# Another journalist apologises...



## soulman (Feb 21, 2008)

> Fifteen years ago this month, I was foolish enough to provoke a public fallout with nearly half a million people - the entire population of Liverpool.
> 
> I was writing in a Sunday paper about the distressing aftermath of the Jamie Bulger murder case when the phrase "self pity" tripped off my keyboard.
> 
> ...



http://www.mirror.co.uk/news/topsto...margolis-liverpool-i-love-you-89520-20324085/


----------



## soulman (Feb 23, 2008)

88 views no response.

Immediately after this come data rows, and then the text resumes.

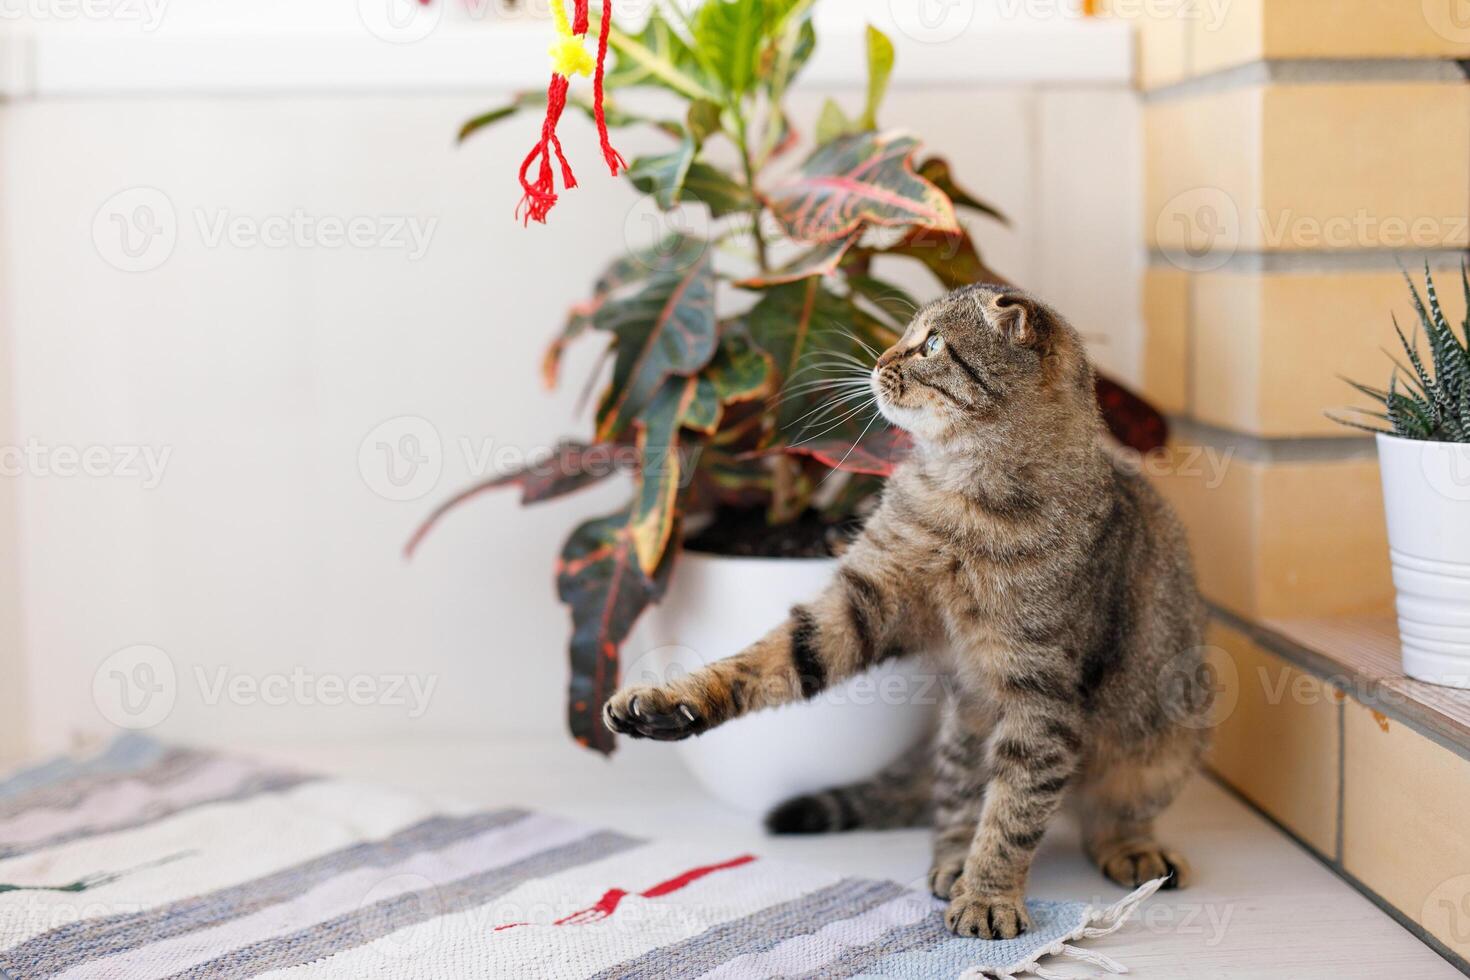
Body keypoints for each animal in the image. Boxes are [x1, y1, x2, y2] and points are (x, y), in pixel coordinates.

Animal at [602, 283, 1211, 940]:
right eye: (908, 334)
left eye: (934, 344)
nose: (878, 360)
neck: (963, 495)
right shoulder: (864, 601)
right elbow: (767, 660)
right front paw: (668, 703)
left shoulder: (1043, 695)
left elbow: (1015, 809)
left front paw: (990, 895)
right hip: (965, 723)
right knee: (955, 801)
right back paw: (953, 863)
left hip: (1165, 741)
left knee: (1111, 815)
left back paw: (1132, 849)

Makes me laugh


----------



## Frankie Jack (Feb 23, 2008)

Half the population  took agains you because of your views at the time.. I think I read things that many people at the time took offence at because they felt they should rather than read what was written.. I never jumped on the bandwagon of attacking things that people wrote at that ime and may well have rwad what you wrote with no prejudice.. 

What is making you post this now.. because it's around the aniversary.. I argued at the time with many people for many reasons at the time it happened.. mainly due to the kneejerk reactions they were feeling then.. and what I was thinking then.. I still havn't got my head round it and made sense.. Im not sure the general population has either.. 

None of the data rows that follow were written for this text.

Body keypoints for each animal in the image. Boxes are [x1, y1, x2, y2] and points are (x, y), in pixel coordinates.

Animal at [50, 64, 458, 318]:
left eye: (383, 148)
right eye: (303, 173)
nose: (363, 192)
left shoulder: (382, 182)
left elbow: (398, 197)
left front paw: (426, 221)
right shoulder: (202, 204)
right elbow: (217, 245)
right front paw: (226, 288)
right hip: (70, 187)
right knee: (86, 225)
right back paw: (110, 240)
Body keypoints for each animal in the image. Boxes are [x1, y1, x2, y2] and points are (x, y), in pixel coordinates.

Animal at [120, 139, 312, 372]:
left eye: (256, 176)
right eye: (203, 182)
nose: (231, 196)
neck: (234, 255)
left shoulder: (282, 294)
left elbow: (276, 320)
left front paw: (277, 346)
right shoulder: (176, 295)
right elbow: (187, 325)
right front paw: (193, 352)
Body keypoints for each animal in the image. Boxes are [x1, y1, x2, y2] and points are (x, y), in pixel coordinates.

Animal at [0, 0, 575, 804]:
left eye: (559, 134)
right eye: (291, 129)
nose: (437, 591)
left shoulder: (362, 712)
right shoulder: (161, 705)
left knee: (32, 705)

I feel you haven't either.. 

Not surprised.. 

Just wondered where you wanted to go with this..


----------



## Frankie Jack (Feb 23, 2008)

Sorry I may have written "you" when it was not you that was the journalist but you bringing to the fore a journalists take on the events at the time.. 

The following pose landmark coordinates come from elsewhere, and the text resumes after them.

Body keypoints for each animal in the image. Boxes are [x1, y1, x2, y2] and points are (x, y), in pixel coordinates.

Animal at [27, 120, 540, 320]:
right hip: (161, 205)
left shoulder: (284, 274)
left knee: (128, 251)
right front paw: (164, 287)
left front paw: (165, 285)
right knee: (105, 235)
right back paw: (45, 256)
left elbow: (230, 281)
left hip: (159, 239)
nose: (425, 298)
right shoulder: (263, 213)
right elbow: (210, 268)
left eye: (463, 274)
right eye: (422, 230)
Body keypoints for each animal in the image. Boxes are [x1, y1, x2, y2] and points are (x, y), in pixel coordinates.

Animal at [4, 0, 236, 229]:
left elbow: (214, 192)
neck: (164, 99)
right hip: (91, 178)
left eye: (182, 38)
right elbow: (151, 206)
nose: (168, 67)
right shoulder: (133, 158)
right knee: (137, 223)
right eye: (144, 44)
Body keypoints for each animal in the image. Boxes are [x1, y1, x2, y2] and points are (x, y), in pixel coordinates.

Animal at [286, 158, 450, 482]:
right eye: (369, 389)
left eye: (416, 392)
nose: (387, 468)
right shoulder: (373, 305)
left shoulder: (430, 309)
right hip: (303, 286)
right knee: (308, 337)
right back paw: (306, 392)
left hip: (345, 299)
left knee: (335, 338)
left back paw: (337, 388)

Where are you gonig with this and what are your thoughts..

Scuse spellings.. late n can't be arsed paying attention..


----------



## fogbat (Feb 23, 2008)

What's the difference between a cow and a tragedy?

Scousers don't know how to milk a cow.

*flees*


----------



## soulman (Feb 23, 2008)

My thoughts, why now and what's he getting out of it?  The image created by shitty journalists and media did damage the reputation of Liverpool. Now things are changing he wants to jump back on board.


----------



## Belushi (Feb 23, 2008)

fogbat said:


> What's the difference between a cow and a tragedy?
> 
> Scousers don't know how to milk a cow.
> 
> *flees*



PMSL


----------



## soulman (Feb 23, 2008)

fogbat said:


> What's the difference between a cow and a tragedy?
> 
> Scousers don't know how to milk a cow.
> 
> *flees*



boring and predictable


----------